Watts took this photo of outside her home in Boulder, Colo. It shows smoke from a wildfire in the canyon, less than five miles away. (Contributed)

Watts was packing for her trip home when she heard lots of thunder and lightning, which apparently started the fire.

“I kept thinking it would start raining, but it never did,” she said.

The threat to residents was not so much the flames, but the air pollution caused by the fire.

“The biggest concern as far as the evacuation for our area was the air pollution. But the night air had lifted most of that by Wednesday morning,” when she boarded a plane in Denver for her visit home.

Her husband stayed behind for work and is caring for the couple’s two pets: 3-year-old Ada, a Calico cat, and Delilah, a 3-year-old Siberian Husky.

“Jason has been taking Delilah to his office at work with him,” Watts said. The Watts moved to Boulder when Jason accepted a job with a mining safety company.

She said the Colorado wildfires were the primary topic of conversation of most on her plane leaving Denver Wednesday.

“Some people on the plane were leaving because they were evacuating,” Watts said. “Compared to other parts of the state, like Colorado Springs, the Boulder fire is like a little camp fire. Boulder does smell like a giant campfire right now.”

Watts is the daughter of Rusty and Lynn Dodson of Westover, formerly of Columbiana. She has two brothers: Aaron, 27, who lives in Memphis; and Austin, 18, who recently graduated from Shelby County High School.

Watts is a 2007 graduate of Shelby County High School. She and Jason moved to Northport shortly after they married in 2009. They were living in Northport, which is in the Tuscaloosa area, during the state’s April 2011 tornadoes.

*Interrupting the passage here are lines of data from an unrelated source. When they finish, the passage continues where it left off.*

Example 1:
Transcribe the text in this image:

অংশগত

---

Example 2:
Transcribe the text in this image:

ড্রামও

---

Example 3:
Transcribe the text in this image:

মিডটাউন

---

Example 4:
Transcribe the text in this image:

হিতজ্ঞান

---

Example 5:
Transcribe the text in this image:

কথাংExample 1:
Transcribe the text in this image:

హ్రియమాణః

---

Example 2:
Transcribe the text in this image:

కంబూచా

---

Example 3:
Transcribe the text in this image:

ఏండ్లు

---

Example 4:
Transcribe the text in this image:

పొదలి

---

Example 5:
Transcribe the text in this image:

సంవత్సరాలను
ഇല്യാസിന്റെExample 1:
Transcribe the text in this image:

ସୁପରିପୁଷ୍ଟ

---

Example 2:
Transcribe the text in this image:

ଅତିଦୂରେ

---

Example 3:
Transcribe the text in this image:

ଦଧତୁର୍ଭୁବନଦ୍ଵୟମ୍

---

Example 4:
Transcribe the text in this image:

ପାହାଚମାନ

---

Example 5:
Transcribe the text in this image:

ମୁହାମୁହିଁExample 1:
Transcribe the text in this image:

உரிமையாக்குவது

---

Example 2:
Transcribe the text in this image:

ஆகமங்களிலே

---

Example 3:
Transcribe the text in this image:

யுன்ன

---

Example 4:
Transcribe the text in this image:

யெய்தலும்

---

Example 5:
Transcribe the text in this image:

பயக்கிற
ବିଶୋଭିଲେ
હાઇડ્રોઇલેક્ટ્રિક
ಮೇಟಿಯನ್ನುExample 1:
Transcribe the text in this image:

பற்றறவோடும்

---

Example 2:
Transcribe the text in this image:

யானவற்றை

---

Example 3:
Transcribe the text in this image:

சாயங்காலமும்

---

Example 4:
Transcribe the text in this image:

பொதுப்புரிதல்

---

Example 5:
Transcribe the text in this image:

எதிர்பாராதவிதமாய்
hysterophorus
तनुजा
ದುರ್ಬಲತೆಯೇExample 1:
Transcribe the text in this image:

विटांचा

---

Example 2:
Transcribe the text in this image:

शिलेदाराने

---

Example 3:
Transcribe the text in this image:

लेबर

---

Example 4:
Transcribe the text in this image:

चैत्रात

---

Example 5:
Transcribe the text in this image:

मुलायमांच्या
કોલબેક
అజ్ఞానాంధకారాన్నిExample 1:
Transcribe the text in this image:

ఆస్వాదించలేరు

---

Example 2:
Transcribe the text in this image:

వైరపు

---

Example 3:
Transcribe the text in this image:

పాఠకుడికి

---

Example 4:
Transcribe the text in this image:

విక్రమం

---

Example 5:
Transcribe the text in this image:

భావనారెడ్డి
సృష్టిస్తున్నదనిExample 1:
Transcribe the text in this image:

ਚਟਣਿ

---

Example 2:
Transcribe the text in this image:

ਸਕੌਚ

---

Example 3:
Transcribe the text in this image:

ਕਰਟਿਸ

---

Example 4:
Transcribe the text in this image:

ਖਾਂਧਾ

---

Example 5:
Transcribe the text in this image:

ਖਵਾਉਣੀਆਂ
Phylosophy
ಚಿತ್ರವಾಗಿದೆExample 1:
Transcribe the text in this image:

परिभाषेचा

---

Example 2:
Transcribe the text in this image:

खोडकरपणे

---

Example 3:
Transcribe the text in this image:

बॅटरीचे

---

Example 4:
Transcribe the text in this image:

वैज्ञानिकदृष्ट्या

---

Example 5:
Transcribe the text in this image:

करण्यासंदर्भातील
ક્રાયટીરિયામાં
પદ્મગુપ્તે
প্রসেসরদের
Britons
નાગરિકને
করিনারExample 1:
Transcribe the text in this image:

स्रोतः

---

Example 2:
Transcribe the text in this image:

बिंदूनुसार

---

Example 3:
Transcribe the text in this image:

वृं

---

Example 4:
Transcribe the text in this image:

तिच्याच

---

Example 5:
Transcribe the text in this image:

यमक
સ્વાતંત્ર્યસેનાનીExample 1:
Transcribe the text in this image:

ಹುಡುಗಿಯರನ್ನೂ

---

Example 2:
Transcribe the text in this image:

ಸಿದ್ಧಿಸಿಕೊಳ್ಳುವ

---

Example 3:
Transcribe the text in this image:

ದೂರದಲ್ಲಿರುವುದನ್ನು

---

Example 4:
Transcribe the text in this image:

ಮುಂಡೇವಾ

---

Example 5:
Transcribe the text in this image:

“I wasn’t really scared at any time when the wildfire was getting close to our apartment. I mean, for me, this was completely different than the Tuscaloosa tornadoes. With the wildfire, at least there’s usually time to pack a bag and evacuate,” she said. “With the tornadoes, you find yourself running for your life to someone’s basement.”

That’s exactly what Watts did during those April tornadoes in Tuscaloosa: seek shelter in a neighbor’s basement. Fortunately, her home was not damaged by the tornado.

“One of the good things for Boulder, too, is the area where those fire and rescue planes are based is right outside the city, so the response time to the fire was very quick. And, right outside of Boulder is a reservoir, so the planes were able to fill up quickly and make more trips,” she said. “They were dumping that red powder – the flame retardant stuff — on the wildfire in about a half an hour. They were on it very quickly.”